コラーゲン繊維の短縮により筋肉においても短縮してしまい、筋肉は、5〜7日間で短縮が生じるとされています。3週間以上の短縮位が持続すると筋肉と関節周囲の結合組織は、より強固な定形結合組織へ変化していき柔軟性の低下に繋がります。
このような変化が修正されないまま経過してしまうと運動障害がさらに不動を引き起こしてしまい、痛みが持続してしまう。ということになります。
不動解除後の運動による変化
不動を解除した後の運動による回復の速度は、不動によって組織が変化していく過程よりも早いといわれています。基質では、水分、GAGの増加がみられ、コラーゲン繊維の潤滑作用、繊維同士の距離は増加します。
組織レベルでは、運動によって新しいコラーゲン繊維が好ましい方向・配列に組織化されていき、関節可動域の増大や関節の機能が正常化される。そして、正常な運動機能と動作の回復や痛みの軽減・消失に繋がります。
まとめ
まとめ
- 不動によって身体が硬くなり、痛みを伴いやすくなる。さらに痛みの感受性の増大は末梢からの刺激の減弱によっても生じる。
- 身体が硬くなる要因として、筋細胞膜の損傷、血流障害、結合組織(コラーゲン繊維)の増加・乱雑化が関わっている。
- これらの要因を除去しなければ、日常的にストレッチや運動を実施していたとしても痛みや不調は改善されにくい。または、一時的に良くても再発してしまうリスクが高くなる。これは、コラーゲン繊維は変形後もとに戻ろうとする性質があるため。

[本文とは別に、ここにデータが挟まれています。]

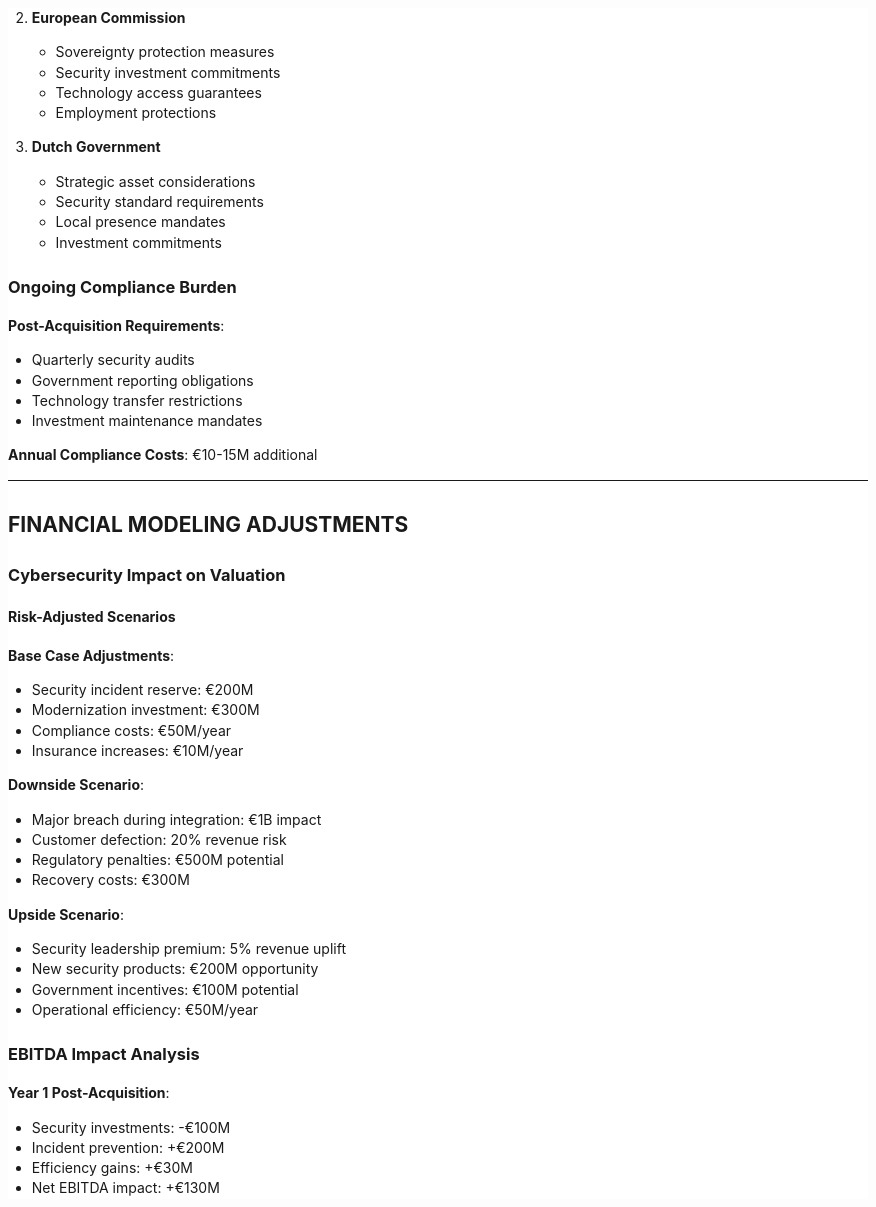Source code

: 2. **European Commission**
   - Sovereignty protection measures
   - Security investment commitments
   - Technology access guarantees
   - Employment protections

3. **Dutch Government**
   - Strategic asset considerations
   - Security standard requirements
   - Local presence mandates
   - Investment commitments

### Ongoing Compliance Burden

**Post-Acquisition Requirements**:
- Quarterly security audits
- Government reporting obligations
- Technology transfer restrictions
- Investment maintenance mandates

**Annual Compliance Costs**: €10-15M additional

---

## FINANCIAL MODELING ADJUSTMENTS

### Cybersecurity Impact on Valuation

#### Risk-Adjusted Scenarios

**Base Case Adjustments**:
- Security incident reserve: €200M
- Modernization investment: €300M
- Compliance costs: €50M/year
- Insurance increases: €10M/year

**Downside Scenario**:
- Major breach during integration: €1B impact
- Customer defection: 20% revenue risk
- Regulatory penalties: €500M potential
- Recovery costs: €300M

**Upside Scenario**:
- Security leadership premium: 5% revenue uplift
- New security products: €200M opportunity
- Government incentives: €100M potential
- Operational efficiency: €50M/year

### EBITDA Impact Analysis

**Year 1 Post-Acquisition**:
- Security investments: -€100M
- Incident prevention: +€200M
- Efficiency gains: +€30M
- Net EBITDA impact: +€130M
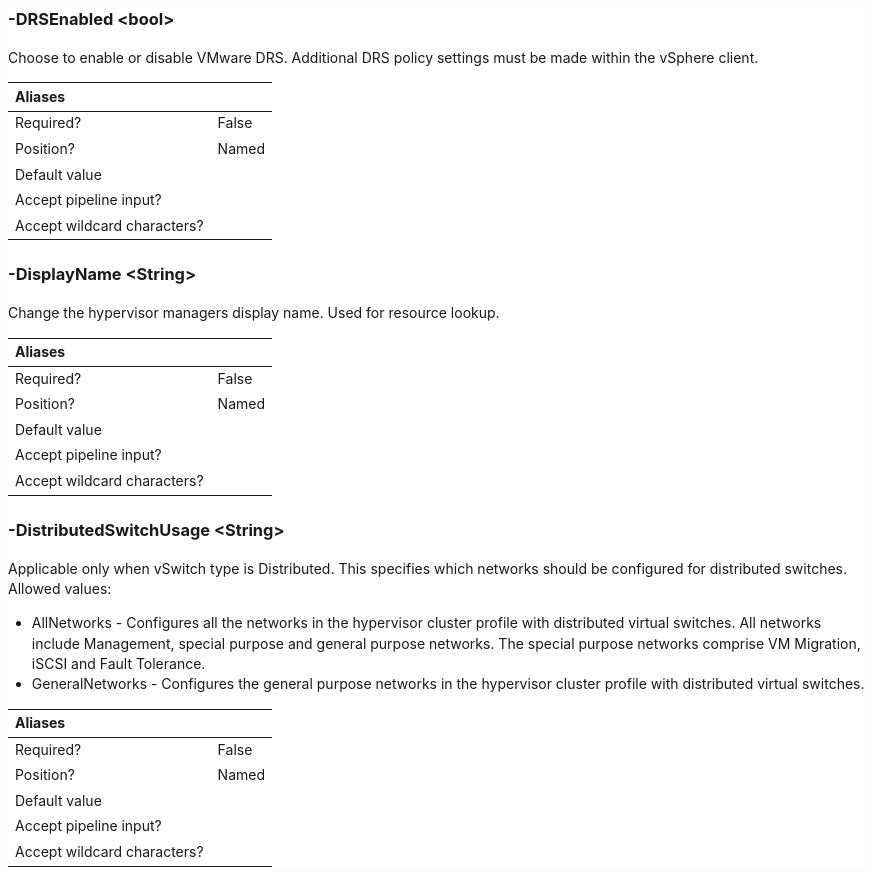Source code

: ### -DRSEnabled &lt;bool&gt;

Choose to enable or disable VMware DRS. Additional DRS policy settings must be made within the vSphere client.

| Aliases |  |
| :--- | :--- |
| Required? | False |
| Position? | Named |
| Default value |  |
| Accept pipeline input? |  |
| Accept wildcard characters? |  |

### -DisplayName &lt;String&gt;

Change the hypervisor managers display name. Used for resource lookup.

| Aliases |  |
| :--- | :--- |
| Required? | False |
| Position? | Named |
| Default value |  |
| Accept pipeline input? |  |
| Accept wildcard characters? |  |

### -DistributedSwitchUsage &lt;String&gt;

Applicable only when vSwitch type is Distributed. This specifies which networks should be configured for distributed switches. Allowed values:

* AllNetworks - Configures all the networks in the hypervisor cluster profile with distributed virtual switches. All networks include Management, special purpose and general purpose networks. The special purpose networks comprise VM Migration, iSCSI and Fault Tolerance.
* GeneralNetworks - Configures the general purpose networks in the hypervisor cluster profile with distributed virtual switches.

| Aliases |  |
| :--- | :--- |
| Required? | False |
| Position? | Named |
| Default value |  |
| Accept pipeline input? |  |
| Accept wildcard characters? |  |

- 改善する為には、適切なストレッチや運動を継続実施すること。適切な運動は身体の不調を呈してしまう過程よりも早く回復がみられる。
参考文献
理学療法ハンドブック[改訂第4版]第1巻 理学療法の基礎と評価 編集 細田多穂・柳沢 健
良かったら参考にして頂けますと幸いです。